Mardi 8 septembre, cinq ans après notre dernière interview, on retrouve Shannon Wright dans la cour d’un hôtel parisien quelques jours avant la sortie de son nouvel album Honeybee girls.

Tout à notre joie de la revoir (et toujours un petit peu impressionné), la discussion commence naturellement sans qu’aucun des deux intervieweurs du cargo n’ait déclenché le moindre enregistrement. Le temps que l’on réagisse elle nous avait déjà dit qu’elle était là pour trois jours de promotion et qu’elle revenait en octobre pour une série de concerts avec son groupe au grand complet ...

time

le cargo : Tu sors des disques sous ton propre nom depuis dix ans maintenant, est-ce que ceci à une importance pour toi ? Est-ce un jalon ?

Shannon Wright : Non, c’est une part naturelle de ma vie. C’est fou de penser que cela fait dix ans, je n’ai pas du tout l’impression que cela fait autant de temps. Je n’y pense pas comme étant un jalon, c’est ma vie de tous les jours.

le cargo : Mais ta vie a du changer en dix ans ?

Shannon Wright : mmm ... c’est à peu près pareil sauf qu’au début je sortais des disques de façon moins espacée, un par an environ, et je tournais énormément, ça devenait dur d’écrire de nouveaux morceaux, j’étais sans cesse fatiguée. J’ai donc commencé à me laisser du temps pour être chez moi, pour réfléchir sur la vie, et c’est devenu plus facile d’écrire. Au final, un album tous les deux ans me convient bien.

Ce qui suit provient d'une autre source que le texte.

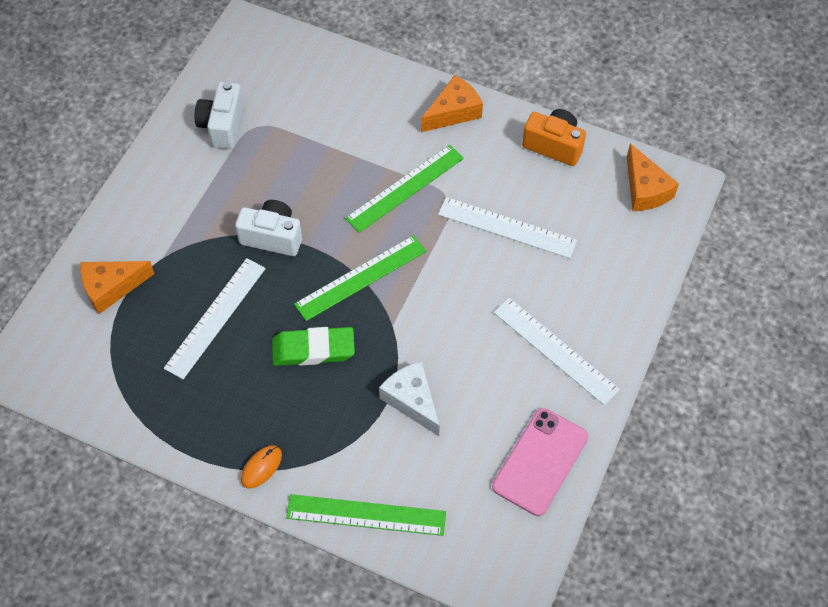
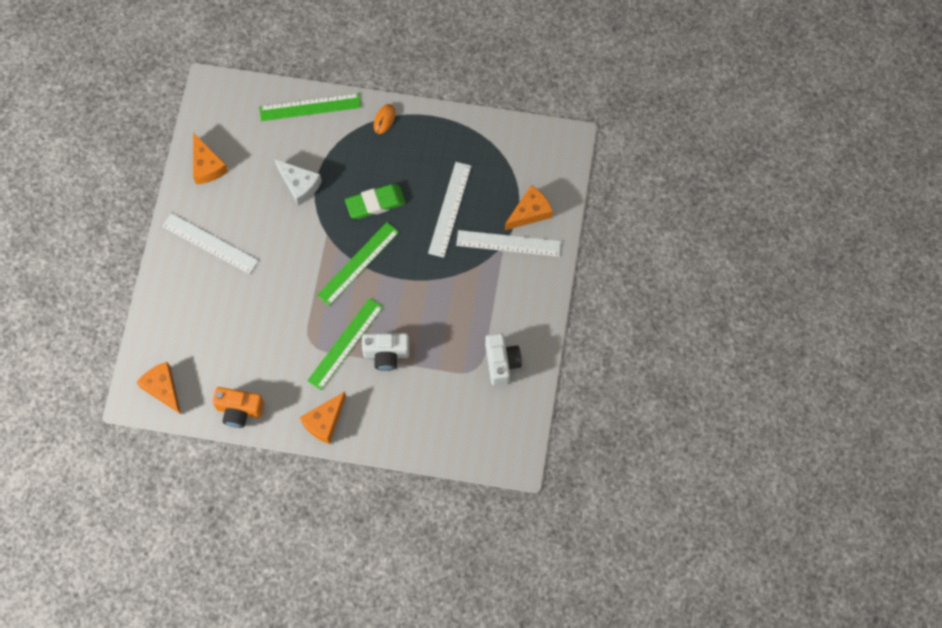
camera: 165 degrees right, 10 degrees up
white camera [235,200,302,256] -> white camera moved to [362,333,410,371]
white ruler [438,197,577,258] -> white ruler moved to [456,230,561,257]
pink phone [492,408,588,516] -> orange cheese [193,133,228,184]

le cargo : Tu tournes pendant un an et puis tu as un an pour faire l’album, ça fonctionne ainsi ?

Shannon Wright : Non, pas vraiment ... je fais une pause d’un an et puis lorsque cela commence à vraiment me manquer je m’y remets. C’est plus naturel que de me forcer et de me dire « Je dois faire un nouveau disque ! », ce n’est pas une bonne façon de faire de la musique. J’ai donc réduit fortement les tournées et c’est mieux pour moi ainsi.

le cargo : Beaucoup de groupes qu’on écoutait il y a dix ans ne sont plus là, qu’est-ce qui te pousse en avant ?

Shannon Wright : Je ne sais pas ... je ne peux pas imaginer ne plus jouer de musique.

le cargo : Mais il y a une différence entre jouer pour soi et sortir des disques.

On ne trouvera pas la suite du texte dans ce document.